La Russie dément toute intention belliqueuse, mais conditionne toute désescalade à des garanties pour sa sécurité, notamment l'assurance que l'Ukraine ne sera jamais membre de l'Otan et que l'Alliance retirera ses forces sur ses positions de 1997, soit celles d'avant ses élargissements successifs en Europe orientale.

Washington a rejeté ces demandes dans un courrier la semaine dernière, tout ouvrant la porte à des négociations sur d'autres sujets, comme le déploiement de missiles ou des limites réciproques aux exercices militaires.

L'échange Lavrov-Blinken était le premier depuis cette lettre américaine. Et les deux hommes n'ont pas acté de rupture, malgré des positions toujours opposées.

Tout en réitérant la menace de sanctions «rapides et sévères» en cas d'offensive russe, le chef de la diplomatie américaine a dit vouloir «poursuivre un échange substantiel avec la Russie sur les inquiétudes de sécurité mutuelles».

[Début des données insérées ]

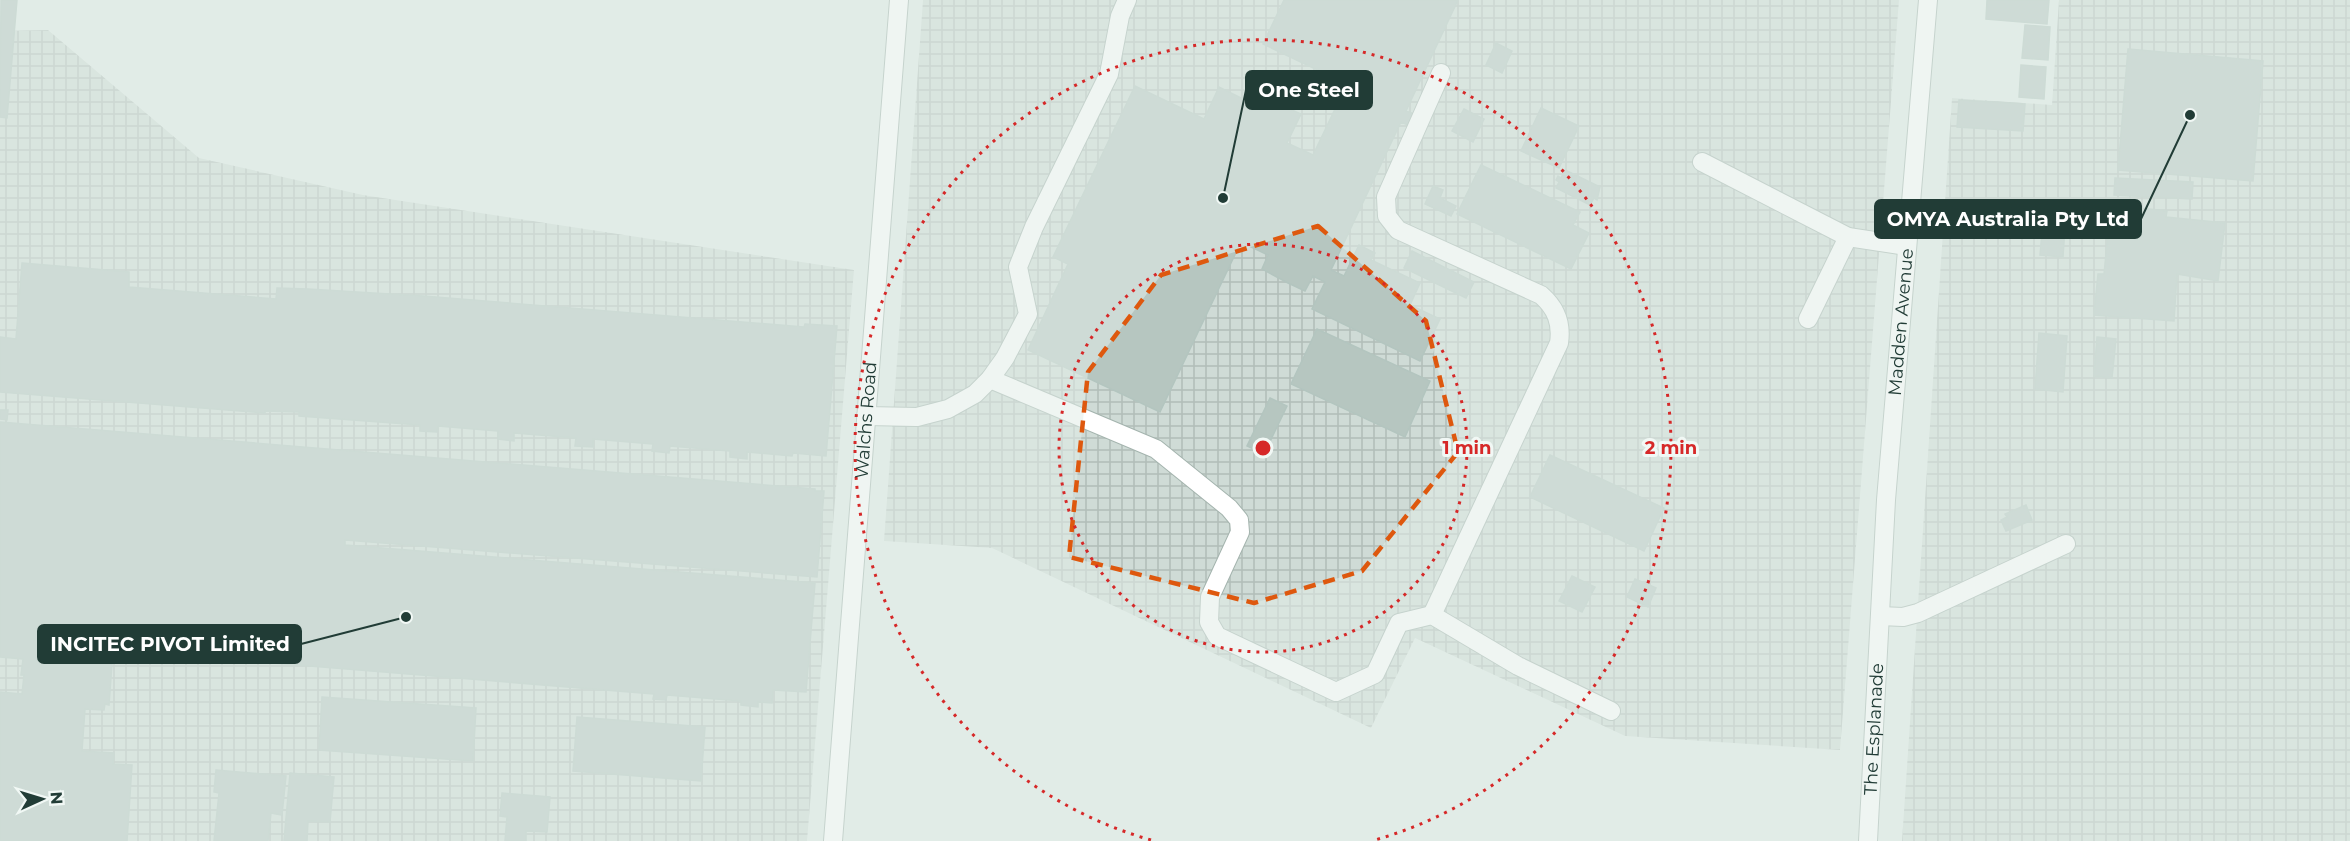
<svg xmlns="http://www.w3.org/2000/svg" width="2350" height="841" viewBox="0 0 2350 841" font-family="Montserrat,sans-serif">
	<defs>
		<pattern id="industrial-grid" width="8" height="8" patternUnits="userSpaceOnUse" patternTransform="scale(1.5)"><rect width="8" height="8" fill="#cfdbd6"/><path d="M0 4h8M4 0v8" fill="none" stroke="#b1bdb8"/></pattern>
	</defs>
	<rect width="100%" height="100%" fill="#e1ece7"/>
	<path fill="url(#industrial-grid)" d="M923,0H1899L1840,750L1625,736L1415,638L1371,728L992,548L884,541Z
		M2059,0H2350V841H1902L1952,98L2052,105Z
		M48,30L199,158L363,195L854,270L807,841H0V31Z"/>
	<path fill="#b6c6c0" stroke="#b3c5bf" stroke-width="1.5" d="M1,0H17L7,118L0,117Z
		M1284,0H1458L1406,111L1414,114L1408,125L1401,122L1331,270L1344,276L1359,245L1375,253L1371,260L1420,283L1410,305L1440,319L1420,361L1312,309L1325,282L1313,276L1305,291L1288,283L1262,269L1268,255L1241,242L1160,412L1028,350L1068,264L1053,257L1135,86L1204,119L1219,87L1247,101L1251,91L1301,114L1287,143L1313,155L1347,84L1263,44Z
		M1987,0H2049L2047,24L1986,19Z
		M2025,25L2050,27L2048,60L2022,58Z
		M1496,43L1512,51L1502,73L1486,65Z
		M2128,49L2263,61L2253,181L2118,170Z
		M2021,65L2046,67L2044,99L2019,97Z
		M1959,100L2025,104L2023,131L1957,127Z
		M1541,108L1579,126L1559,168L1521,151Z
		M1464,109L1484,119L1473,142L1452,131Z
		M1481,165L1580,212L1573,225L1589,233L1571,269L1457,214Z
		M1565,170L1600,187L1597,200L1594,198L1590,205L1556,188L1559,182L1556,180L1558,176L1561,178Z
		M2115,178L2193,182L2192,199L2114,195Z
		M1433,186L1443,190L1440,198L1456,206L1451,216L1425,204Z
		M2111,205L2167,211L2166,217L2225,223L2218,281L2177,274L2174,321L2094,315L2098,274H2104Z
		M2044,210L2066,212L2063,257L2040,255Z
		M1412,251L1474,282L1466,298L1404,268Z
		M22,263L129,272V287L276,299L277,288L308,289L423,296L804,327L805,324L837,326L826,456L793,453L792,456L747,452V459L730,457V451L670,446L669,453L652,451L653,444L593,439V447L575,446L576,438L514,433V441L498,439V431L438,426L437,432L420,431V425L299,416V412L265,411V413L0,392V337L16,339Z
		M1317,329L1430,381L1405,437L1291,384Z
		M2039,333L2067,336L2063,392L2035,389Z
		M2097,337L2116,339L2112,378L2094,376Z
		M1270,398L1287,406L1264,454L1247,446Z
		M0,410H8L7,420L0,419Z
		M0,422L815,489V491H824L817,577L345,540V545L815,583L806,692L773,690L772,703L758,702V707L741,705V701L667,695L666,700L653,699L654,694L113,650L109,705L105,704L104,710L85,709L82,751L114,753L113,764L132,765L127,841H0V692L22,694L24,675H21L23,659L0,657Z
		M1550,455L1664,508L1644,551L1530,497Z
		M2026,505L2032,520L2006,531L2001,520L2007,517L2005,514Z
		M1572,576L1595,587L1582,612L1559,601Z
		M1635,579L1656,588L1648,607L1627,597Z
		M322,697L476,708L473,761L319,750Z
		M577,717L705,727L701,781L573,771Z
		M216,770L286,776L282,815L271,813L268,841H214L219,793L214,792Z
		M290,773L334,777L330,822L308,821L307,841H284Z
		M502,793L550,797L547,832L526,831V841H505L507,817L500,816Z"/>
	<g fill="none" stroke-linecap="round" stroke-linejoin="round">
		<defs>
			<g id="minor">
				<path d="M1702,162L1848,237L1907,246"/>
				<path d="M1808,319L1848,237"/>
				<path d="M990,379L1156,449L1229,508L1239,520L1240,532L1210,597L1209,622L1217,636L1336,692L1375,674L1399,623L1432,615L1518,666L1611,711"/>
				<path d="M866,416L917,417L948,409L975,394L990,379L1005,358L1028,314L1018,267L1034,227L1109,74L1120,16L1127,0"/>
				<path d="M1432,615L1559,343C1562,323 1556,308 1541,295L1398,230L1387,216L1386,197L1441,73"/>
				<path d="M1880,616L1903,617L1918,613L2066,544"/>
				<path id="s1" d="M833,841L899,0"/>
				<path id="s2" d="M1868,841L1886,500L1928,0"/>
			</g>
		</defs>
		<use href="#minor" stroke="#a4b4ae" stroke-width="20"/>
		<use href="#minor" stroke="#fff" stroke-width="18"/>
	</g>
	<path d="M0 0H2350V841H0ZM1318,226L1426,321L1458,452L1362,571L1254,603L1069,557L1088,372L1161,275Z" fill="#e1ece7" fill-opacity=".55" fill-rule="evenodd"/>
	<path fill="none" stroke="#de580e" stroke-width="4.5" stroke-dasharray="12 8" stroke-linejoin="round" d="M1318,226L1426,321L1458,452L1362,571L1254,603L1069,557L1088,372L1161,275Z"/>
	<g fill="none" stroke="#d62828" stroke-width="3" stroke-dasharray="3 6">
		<circle cx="1263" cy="448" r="204"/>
		<path d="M1151 840A408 408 0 1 1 1375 840"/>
	</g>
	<g text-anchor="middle" stroke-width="6" stroke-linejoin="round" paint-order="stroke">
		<g font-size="18" fill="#213c36" stroke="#f1f8f5">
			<text dy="6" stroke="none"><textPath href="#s2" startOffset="520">Madden Avenue</textPath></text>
			<text dy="6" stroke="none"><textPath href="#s1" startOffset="422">Walchs Road</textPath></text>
			<text dy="6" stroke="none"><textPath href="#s2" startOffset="112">The Esplanade</textPath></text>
		</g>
	</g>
	<circle cx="1263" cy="448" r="9" fill="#d62828" stroke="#f1f8f5" stroke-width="3"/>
	<g font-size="18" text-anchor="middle" font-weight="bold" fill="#d62828" stroke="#f1f8f5" stroke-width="6" stroke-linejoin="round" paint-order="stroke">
		<text x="1467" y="454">1 min</text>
		<text x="1671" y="454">2 min</text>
	</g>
	<path fill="none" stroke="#213c36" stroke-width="2" d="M1223 198L1246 90M2190 115L2141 219M406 617L301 644"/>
	<g fill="#213c36" stroke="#f1f8f5" stroke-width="2">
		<circle cx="1223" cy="198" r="6"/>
		<circle cx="2190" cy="115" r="6"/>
		<circle cx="406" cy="617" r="6"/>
	</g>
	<g fill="#213c36" stroke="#213c36" stroke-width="2">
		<rect x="1246" y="71" width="126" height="38" rx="6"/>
		<rect x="1875" y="200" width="266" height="38" rx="6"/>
		<rect x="38" y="625" width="263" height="38" rx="6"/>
	</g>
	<g font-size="20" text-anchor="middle" font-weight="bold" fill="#fff">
		<text x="1309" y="97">One Steel</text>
		<text x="2008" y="226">OMYA Australia Pty Ltd</text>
		<text x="170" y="651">INCITEC PIVOT Limited</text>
	</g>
	<g transform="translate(42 799) rotate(86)" stroke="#f1f8f5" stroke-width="4.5" paint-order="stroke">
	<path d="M0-4.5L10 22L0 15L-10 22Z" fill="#213c36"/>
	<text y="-9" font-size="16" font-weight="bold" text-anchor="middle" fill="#213c36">N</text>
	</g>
</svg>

«Antony Blinken était d'accord qu'il y a des raisons pour poursuivre le dialogue» sur ce thème de la sécurité de la Russie, a aussi semblé se réjouir Sergueï Lavrov. «On verra comment ça se passe», a-t-il glissé à la télévision russe.

Boris Johnson à Kiev

Signe de soutien alors que des dizaines de milliers de soldats russes sont massés à la frontière de l'Ukraine, le premier ministre britannique Boris Johnson devait se rendre mardi à Kiev, où son homologue polonais Mateusz Morawiecki l'a précédé.

Le président ukrainien Volodymyr Zelensky s'est réjoui de l'appui diplomatique et militaire occidental croissant face à Moscou, «le plus important» selon lui depuis 2014, quand la Russie a annexé la péninsule ukrainienne de Crimée.

Frapper au portefeuille

Pour dissuader Moscou de toute agression, les Occidentaux ont aussi accéléré leurs préparatifs de sanctions économiques. Les Etats-Unis comme le Royaume-Uni, qui est l'un des terrains d'investissement favoris des grandes fortunes russes, ont ainsi dit lundi vouloir frapper au portefeuille des proches du Kremlin. Les oligarques russes risqueront le gel de leurs avoirs au Royaume-Uni et l'impossibilité d'entrer sur son territoire.

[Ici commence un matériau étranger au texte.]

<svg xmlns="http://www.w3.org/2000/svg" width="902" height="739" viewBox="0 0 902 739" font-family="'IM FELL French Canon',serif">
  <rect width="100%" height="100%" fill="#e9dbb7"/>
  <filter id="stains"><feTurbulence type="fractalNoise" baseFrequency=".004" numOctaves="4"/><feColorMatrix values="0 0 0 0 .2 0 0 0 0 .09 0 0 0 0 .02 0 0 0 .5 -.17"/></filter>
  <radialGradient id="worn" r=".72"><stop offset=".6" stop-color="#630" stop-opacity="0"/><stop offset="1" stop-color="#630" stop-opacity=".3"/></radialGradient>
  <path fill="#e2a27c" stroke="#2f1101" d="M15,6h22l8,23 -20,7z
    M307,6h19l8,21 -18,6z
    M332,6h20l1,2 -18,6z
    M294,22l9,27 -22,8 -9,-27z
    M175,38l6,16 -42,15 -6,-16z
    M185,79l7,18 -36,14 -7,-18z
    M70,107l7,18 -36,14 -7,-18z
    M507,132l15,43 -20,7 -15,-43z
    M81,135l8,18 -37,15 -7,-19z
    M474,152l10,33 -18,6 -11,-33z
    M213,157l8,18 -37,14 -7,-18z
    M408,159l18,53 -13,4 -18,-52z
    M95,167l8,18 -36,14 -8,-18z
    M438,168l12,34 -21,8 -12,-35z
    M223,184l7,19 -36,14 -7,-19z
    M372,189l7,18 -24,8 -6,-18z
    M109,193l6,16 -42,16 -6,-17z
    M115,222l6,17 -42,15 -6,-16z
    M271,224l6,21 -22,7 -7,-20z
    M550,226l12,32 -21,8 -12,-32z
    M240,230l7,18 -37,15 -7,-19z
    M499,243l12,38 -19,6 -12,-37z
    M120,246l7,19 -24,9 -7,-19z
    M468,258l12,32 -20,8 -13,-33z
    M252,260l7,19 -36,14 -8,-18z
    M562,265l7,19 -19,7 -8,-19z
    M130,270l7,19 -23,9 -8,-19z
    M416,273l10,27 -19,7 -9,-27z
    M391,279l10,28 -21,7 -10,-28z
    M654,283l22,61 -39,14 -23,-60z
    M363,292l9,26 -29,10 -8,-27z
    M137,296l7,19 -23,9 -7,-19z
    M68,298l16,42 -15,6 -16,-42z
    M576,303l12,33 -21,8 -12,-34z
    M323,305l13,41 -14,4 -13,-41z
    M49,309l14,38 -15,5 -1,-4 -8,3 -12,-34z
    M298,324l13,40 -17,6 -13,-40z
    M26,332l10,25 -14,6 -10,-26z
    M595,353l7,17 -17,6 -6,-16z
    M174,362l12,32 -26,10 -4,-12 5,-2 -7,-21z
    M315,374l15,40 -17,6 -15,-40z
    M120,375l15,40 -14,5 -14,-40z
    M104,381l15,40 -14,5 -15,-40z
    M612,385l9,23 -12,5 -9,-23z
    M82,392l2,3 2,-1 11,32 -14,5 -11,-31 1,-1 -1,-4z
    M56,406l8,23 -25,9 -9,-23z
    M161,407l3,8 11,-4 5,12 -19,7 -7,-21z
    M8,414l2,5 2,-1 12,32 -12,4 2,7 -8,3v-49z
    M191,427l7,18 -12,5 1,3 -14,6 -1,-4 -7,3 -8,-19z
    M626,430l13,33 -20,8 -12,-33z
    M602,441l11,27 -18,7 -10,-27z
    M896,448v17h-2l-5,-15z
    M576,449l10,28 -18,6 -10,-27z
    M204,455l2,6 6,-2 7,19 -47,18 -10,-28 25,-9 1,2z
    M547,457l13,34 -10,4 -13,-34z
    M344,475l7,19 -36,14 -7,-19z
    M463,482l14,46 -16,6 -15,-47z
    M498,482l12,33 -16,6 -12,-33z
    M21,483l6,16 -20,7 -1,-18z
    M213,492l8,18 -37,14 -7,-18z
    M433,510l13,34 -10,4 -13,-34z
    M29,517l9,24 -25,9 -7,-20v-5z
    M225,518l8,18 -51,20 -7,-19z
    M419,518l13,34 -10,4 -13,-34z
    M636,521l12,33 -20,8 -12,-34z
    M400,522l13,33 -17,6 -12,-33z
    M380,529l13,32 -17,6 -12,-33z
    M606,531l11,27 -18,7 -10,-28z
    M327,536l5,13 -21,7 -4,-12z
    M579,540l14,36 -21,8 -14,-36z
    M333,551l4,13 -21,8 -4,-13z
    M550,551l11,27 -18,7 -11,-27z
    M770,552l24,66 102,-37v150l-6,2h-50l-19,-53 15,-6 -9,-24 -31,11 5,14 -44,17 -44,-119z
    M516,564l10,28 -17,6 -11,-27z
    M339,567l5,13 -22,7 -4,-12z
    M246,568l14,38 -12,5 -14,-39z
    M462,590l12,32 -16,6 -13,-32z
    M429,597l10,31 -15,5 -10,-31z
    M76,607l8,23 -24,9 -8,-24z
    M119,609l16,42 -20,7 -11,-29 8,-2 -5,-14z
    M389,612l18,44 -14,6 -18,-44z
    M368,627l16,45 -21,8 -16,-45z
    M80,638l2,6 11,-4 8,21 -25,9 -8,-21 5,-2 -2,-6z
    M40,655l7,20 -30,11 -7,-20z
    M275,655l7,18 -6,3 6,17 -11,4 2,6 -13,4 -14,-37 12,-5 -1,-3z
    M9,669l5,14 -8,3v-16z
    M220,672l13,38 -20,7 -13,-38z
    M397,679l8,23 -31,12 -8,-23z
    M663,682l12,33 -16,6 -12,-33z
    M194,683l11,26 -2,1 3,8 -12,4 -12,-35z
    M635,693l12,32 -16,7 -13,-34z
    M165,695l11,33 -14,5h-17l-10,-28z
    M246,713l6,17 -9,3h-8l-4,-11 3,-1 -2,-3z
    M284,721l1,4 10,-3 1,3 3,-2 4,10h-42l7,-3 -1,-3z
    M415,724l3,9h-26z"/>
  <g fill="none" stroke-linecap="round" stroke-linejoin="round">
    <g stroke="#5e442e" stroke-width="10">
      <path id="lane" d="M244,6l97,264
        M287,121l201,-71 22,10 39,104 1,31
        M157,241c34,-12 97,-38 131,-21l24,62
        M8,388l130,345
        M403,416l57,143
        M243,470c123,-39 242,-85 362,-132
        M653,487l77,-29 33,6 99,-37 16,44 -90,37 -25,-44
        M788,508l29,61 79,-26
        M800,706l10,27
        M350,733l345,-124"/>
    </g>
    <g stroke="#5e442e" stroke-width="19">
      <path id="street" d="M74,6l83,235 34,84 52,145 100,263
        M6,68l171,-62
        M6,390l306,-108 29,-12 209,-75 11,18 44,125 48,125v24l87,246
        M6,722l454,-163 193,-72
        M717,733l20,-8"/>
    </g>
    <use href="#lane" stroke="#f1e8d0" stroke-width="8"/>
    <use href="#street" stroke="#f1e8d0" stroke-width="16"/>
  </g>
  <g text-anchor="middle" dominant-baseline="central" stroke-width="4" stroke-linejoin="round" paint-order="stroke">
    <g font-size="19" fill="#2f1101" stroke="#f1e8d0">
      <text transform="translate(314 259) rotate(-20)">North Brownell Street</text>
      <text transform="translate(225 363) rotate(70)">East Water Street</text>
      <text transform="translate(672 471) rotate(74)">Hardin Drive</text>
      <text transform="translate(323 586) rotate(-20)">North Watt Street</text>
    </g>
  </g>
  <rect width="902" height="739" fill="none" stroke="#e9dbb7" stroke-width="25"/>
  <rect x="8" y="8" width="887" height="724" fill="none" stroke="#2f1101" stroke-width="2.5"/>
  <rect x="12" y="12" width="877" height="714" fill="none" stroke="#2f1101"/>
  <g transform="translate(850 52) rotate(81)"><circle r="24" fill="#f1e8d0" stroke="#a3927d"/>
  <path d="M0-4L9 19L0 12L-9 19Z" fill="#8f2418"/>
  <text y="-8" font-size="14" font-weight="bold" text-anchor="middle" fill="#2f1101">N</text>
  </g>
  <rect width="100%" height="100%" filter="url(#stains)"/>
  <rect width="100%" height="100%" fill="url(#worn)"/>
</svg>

«Nous n'allons pas battre en retraite et nous tenir au garde-à-vous en écoutant les menaces de sanctions américaines», a répliqué mardi l'ambassade russe à Washington.

Si Moscou privilégie depuis le début de cette crise des contacts directs avec Washington, les Européens s'efforcent de rester dans le jeu diplomatique.

Lors d'un entretien téléphonique mardi, le chef du gouvernement italien Mario Draghi a appelé Vladimir Poutine à une «désescalade». Lundi, à la veille de son déplacement à Kiev, Boris Johnson a exhorté la Russie à «reculer et à engager un dialogue».

Comme en réponse à ce front occidental, le président russe a lui reçu mardi le Hongrois Viktor Orban, dont le déplacement est critiqué par l'opposition au vu des tensions autour de l'Ukraine.

Chose rare, le maître du Kremlin, qui ne s'est pas exprimé sur le fond du dossier ukrainien depuis fin décembre, devait donner une conférence de presse avec son hôte en fin d'après-midi.